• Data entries
::::::::

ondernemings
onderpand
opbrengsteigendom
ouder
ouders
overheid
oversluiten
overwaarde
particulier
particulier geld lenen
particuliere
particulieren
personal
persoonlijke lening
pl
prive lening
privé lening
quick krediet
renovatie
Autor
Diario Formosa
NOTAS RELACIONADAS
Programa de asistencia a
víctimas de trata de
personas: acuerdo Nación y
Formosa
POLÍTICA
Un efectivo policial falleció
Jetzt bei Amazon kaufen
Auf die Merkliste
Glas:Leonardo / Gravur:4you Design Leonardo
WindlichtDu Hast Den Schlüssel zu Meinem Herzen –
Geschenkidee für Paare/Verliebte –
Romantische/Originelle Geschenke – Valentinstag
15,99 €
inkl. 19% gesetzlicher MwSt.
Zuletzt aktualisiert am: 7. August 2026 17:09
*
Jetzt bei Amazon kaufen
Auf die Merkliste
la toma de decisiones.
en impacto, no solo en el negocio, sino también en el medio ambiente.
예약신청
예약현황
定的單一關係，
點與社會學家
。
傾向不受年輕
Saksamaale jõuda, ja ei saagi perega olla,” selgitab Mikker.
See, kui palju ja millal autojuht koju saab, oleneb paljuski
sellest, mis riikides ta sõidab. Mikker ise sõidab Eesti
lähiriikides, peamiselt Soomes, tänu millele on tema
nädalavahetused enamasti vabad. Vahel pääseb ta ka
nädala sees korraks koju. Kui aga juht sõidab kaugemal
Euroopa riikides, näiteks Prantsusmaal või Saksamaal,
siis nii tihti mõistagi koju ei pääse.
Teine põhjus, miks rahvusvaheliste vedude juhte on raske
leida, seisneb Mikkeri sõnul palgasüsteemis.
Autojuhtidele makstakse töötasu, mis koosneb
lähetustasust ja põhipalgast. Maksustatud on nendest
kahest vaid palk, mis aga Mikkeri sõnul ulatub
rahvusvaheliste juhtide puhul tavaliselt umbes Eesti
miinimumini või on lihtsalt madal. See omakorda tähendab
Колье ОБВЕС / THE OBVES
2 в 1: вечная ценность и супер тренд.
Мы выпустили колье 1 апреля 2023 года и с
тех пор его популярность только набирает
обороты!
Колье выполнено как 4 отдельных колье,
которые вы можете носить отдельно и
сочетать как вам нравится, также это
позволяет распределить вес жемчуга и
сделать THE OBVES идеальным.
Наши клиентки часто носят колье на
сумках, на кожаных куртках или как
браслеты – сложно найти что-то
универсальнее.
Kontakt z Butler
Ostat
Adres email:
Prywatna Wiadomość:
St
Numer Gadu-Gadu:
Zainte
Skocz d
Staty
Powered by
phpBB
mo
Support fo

::::::::

• What to do
Can you copy every line of the material above with no changes?

• Exercise output
ondernemings
onderpand
opbrengsteigendom
ouder
ouders
overheid
oversluiten
overwaarde
particulier
particulier geld lenen
particuliere
particulieren
personal
persoonlijke lening
pl
prive lening
privé lening
quick krediet
renovatie
Autor
Diario Formosa
NOTAS RELACIONADAS
Programa de asistencia a
víctimas de trata de
personas: acuerdo Nación y
Formosa
POLÍTICA
Un efectivo policial falleció
Jetzt bei Amazon kaufen
Auf die Merkliste
Glas:Leonardo / Gravur:4you Design Leonardo
WindlichtDu Hast Den Schlüssel zu Meinem Herzen –
Geschenkidee für Paare/Verliebte –
Romantische/Originelle Geschenke – Valentinstag
15,99 €
inkl. 19% gesetzlicher MwSt.
Zuletzt aktualisiert am: 7. August 2026 17:09
*
Jetzt bei Amazon kaufen
Auf die Merkliste
la toma de decisiones.
en impacto, no solo en el negocio, sino también en el medio ambiente.
예약신청
예약현황
定的單一關係，
點與社會學家
。
傾向不受年輕
Saksamaale jõuda, ja ei saagi perega olla,” selgitab Mikker.
See, kui palju ja millal autojuht koju saab, oleneb paljuski
sellest, mis riikides ta sõidab. Mikker ise sõidab Eesti
lähiriikides, peamiselt Soomes, tänu millele on tema
nädalavahetused enamasti vabad. Vahel pääseb ta ka
nädala sees korraks koju. Kui aga juht sõidab kaugemal
Euroopa riikides, näiteks Prantsusmaal või Saksamaal,
siis nii tihti mõistagi koju ei pääse.
Teine põhjus, miks rahvusvaheliste vedude juhte on raske
leida, seisneb Mikkeri sõnul palgasüsteemis.
Autojuhtidele makstakse töötasu, mis koosneb
lähetustasust ja põhipalgast. Maksustatud on nendest
kahest vaid palk, mis aga Mikkeri sõnul ulatub
rahvusvaheliste juhtide puhul tavaliselt umbes Eesti
miinimumini või on lihtsalt madal. See omakorda tähendab
Колье ОБВЕС / THE OBVES
2 в 1: вечная ценность и супер тренд.
Мы выпустили колье 1 апреля 2023 года и с
тех пор его популярность только набирает
обороты!
Колье выполнено как 4 отдельных колье,
которые вы можете носить отдельно и
сочетать как вам нравится, также это
позволяет распределить вес жемчуга и
сделать THE OBVES идеальным.
Наши клиентки часто носят колье на
сумках, на кожаных куртках или как
браслеты – сложно найти что-то
универсальнее.
Kontakt z Butler
Ostat
Adres email:
Prywatna Wiadomość:
St
Numer Gadu-Gadu:
Zainte
Skocz d
Staty
Powered by
phpBB
mo
Support fo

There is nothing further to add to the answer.